### How to complete this task:
Everything in the entries except the pictures should be copied exactly.

### Given records:
..............................

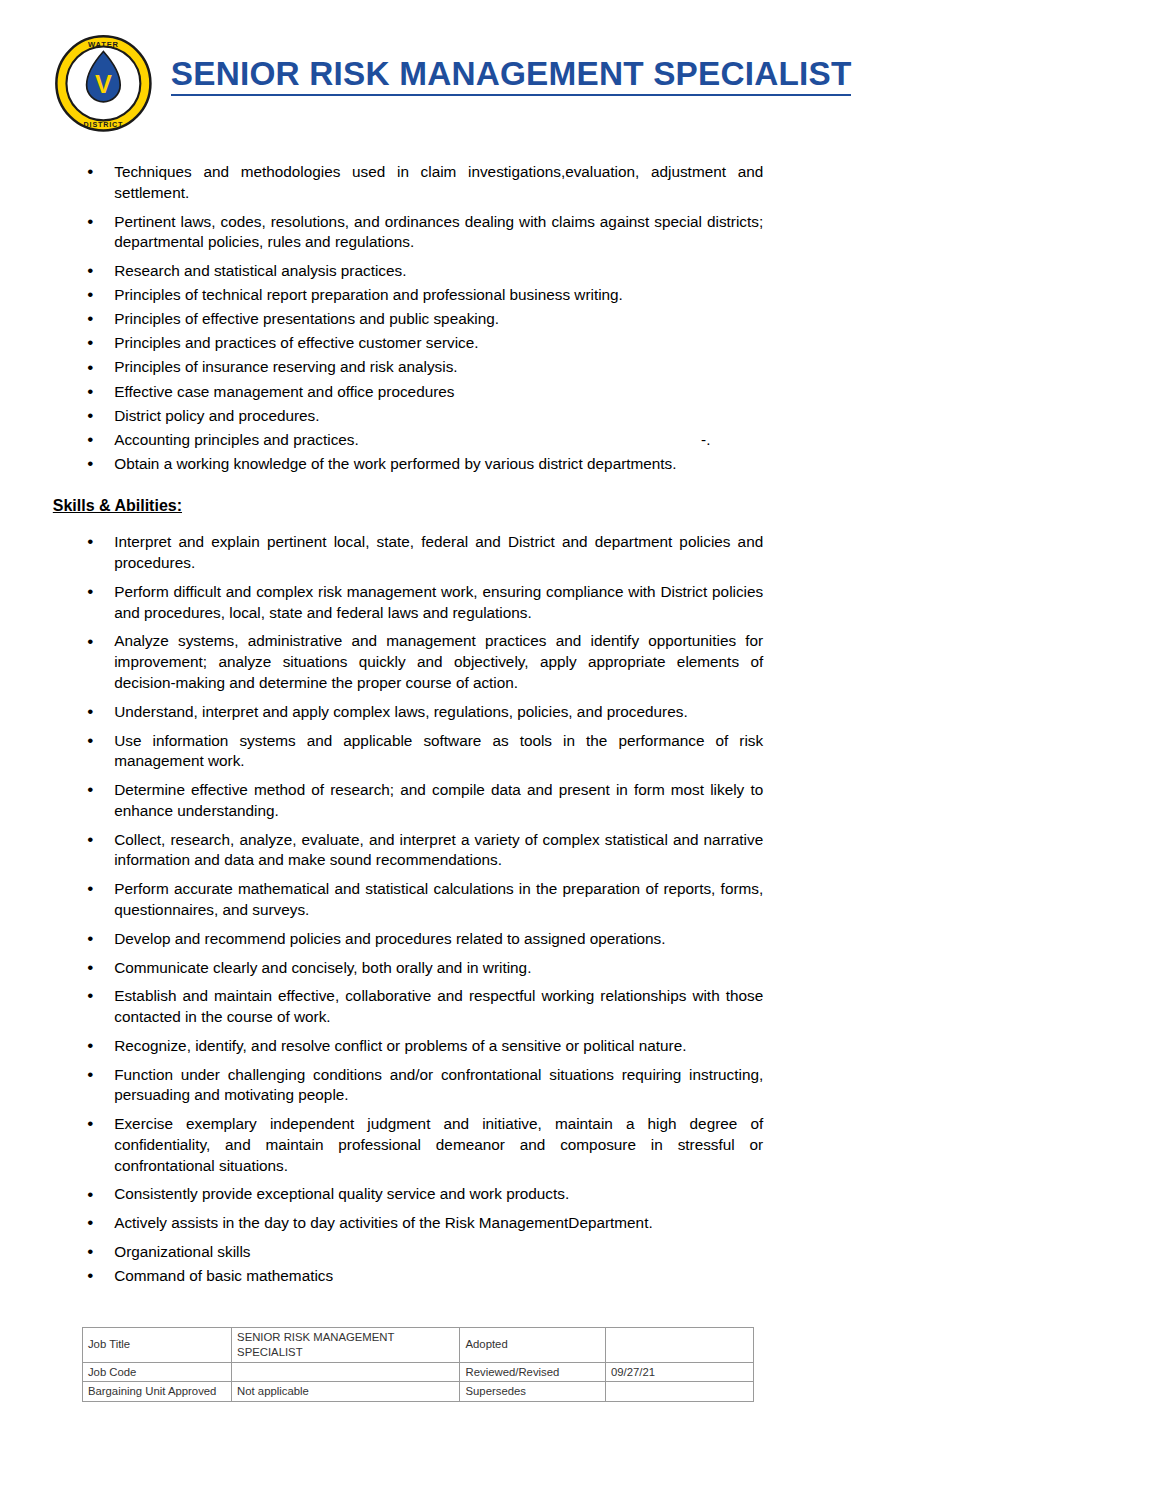V WATER DISTRICT
SENIOR RISK MANAGEMENT SPECIALIST
Techniques and methodologies used in claim investigations,evaluation, adjustment and settlement.
Pertinent laws, codes, resolutions, and ordinances dealing with claims against special districts; departmental policies, rules and regulations.
Research and statistical analysis practices.
Principles of technical report preparation and professional business writing.
Principles of effective presentations and public speaking.
Principles and practices of effective customer service.
Principles of insurance reserving and risk analysis.
Effective case management and office procedures
District policy and procedures.
Accounting principles and practices.-.
Obtain a working knowledge of the work performed by various district departments.
Skills & Abilities:
Interpret and explain pertinent local, state, federal and District and department policies and procedures.
Perform difficult and complex risk management work, ensuring compliance with District policies and procedures, local, state and federal laws and regulations.
Analyze systems, administrative and management practices and identify opportunities for improvement; analyze situations quickly and objectively, apply appropriate elements of decision-making and determine the proper course of action.
Understand, interpret and apply complex laws, regulations, policies, and procedures.
Use information systems and applicable software as tools in the performance of risk management work.
Determine effective method of research; and compile data and present in form most likely to enhance understanding.
Collect, research, analyze, evaluate, and interpret a variety of complex statistical and narrative information and data and make sound recommendations.
Perform accurate mathematical and statistical calculations in the preparation of reports, forms, questionnaires, and surveys.
Develop and recommend policies and procedures related to assigned operations.
Communicate clearly and concisely, both orally and in writing.
Establish and maintain effective, collaborative and respectful working relationships with those contacted in the course of work.
Recognize, identify, and resolve conflict or problems of a sensitive or political nature.
Function under challenging conditions and/or confrontational situations requiring instructing, persuading and motivating people.
Exercise exemplary independent judgment and initiative, maintain a high degree of confidentiality, and maintain professional demeanor and composure in stressful or confrontational situations.
Consistently provide exceptional quality service and work products.
Actively assists in the day to day activities of the Risk ManagementDepartment.
Organizational skills
Command of basic mathematics
| Job Title | SENIOR RISK MANAGEMENT SPECIALIST | Adopted | |
| Job Code | | Reviewed/Revised | 09/27/21 |
| Bargaining Unit Approved | Not applicable | Supersedes | |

..............................

### Output:
V WATER DISTRICT
SENIOR RISK MANAGEMENT SPECIALIST
Techniques and methodologies used in claim investigations,evaluation, adjustment and settlement.
Pertinent laws, codes, resolutions, and ordinances dealing with claims against special districts; departmental policies, rules and regulations.
Research and statistical analysis practices.
Principles of technical report preparation and professional business writing.
Principles of effective presentations and public speaking.
Principles and practices of effective customer service.
Principles of insurance reserving and risk analysis.
Effective case management and office procedures
District policy and procedures.
Accounting principles and practices.-.
Obtain a working knowledge of the work performed by various district departments.
Skills & Abilities:
Interpret and explain pertinent local, state, federal and District and department policies and procedures.
Perform difficult and complex risk management work, ensuring compliance with District policies and procedures, local, state and federal laws and regulations.
Analyze systems, administrative and management practices and identify opportunities for improvement; analyze situations quickly and objectively, apply appropriate elements of decision-making and determine the proper course of action.
Understand, interpret and apply complex laws, regulations, policies, and procedures.
Use information systems and applicable software as tools in the performance of risk management work.
Determine effective method of research; and compile data and present in form most likely to enhance understanding.
Collect, research, analyze, evaluate, and interpret a variety of complex statistical and narrative information and data and make sound recommendations.
Perform accurate mathematical and statistical calculations in the preparation of reports, forms, questionnaires, and surveys.
Develop and recommend policies and procedures related to assigned operations.
Communicate clearly and concisely, both orally and in writing.
Establish and maintain effective, collaborative and respectful working relationships with those contacted in the course of work.
Recognize, identify, and resolve conflict or problems of a sensitive or political nature.
Function under challenging conditions and/or confrontational situations requiring instructing, persuading and motivating people.
Exercise exemplary independent judgment and initiative, maintain a high degree of confidentiality, and maintain professional demeanor and composure in stressful or confrontational situations.
Consistently provide exceptional quality service and work products.
Actively assists in the day to day activities of the Risk ManagementDepartment.
Organizational skills
Command of basic mathematics
| Job Title | SENIOR RISK MANAGEMENT SPECIALIST | Adopted | |
| Job Code | | Reviewed/Revised | 09/27/21 |
| Bargaining Unit Approved | Not applicable | Supersedes | |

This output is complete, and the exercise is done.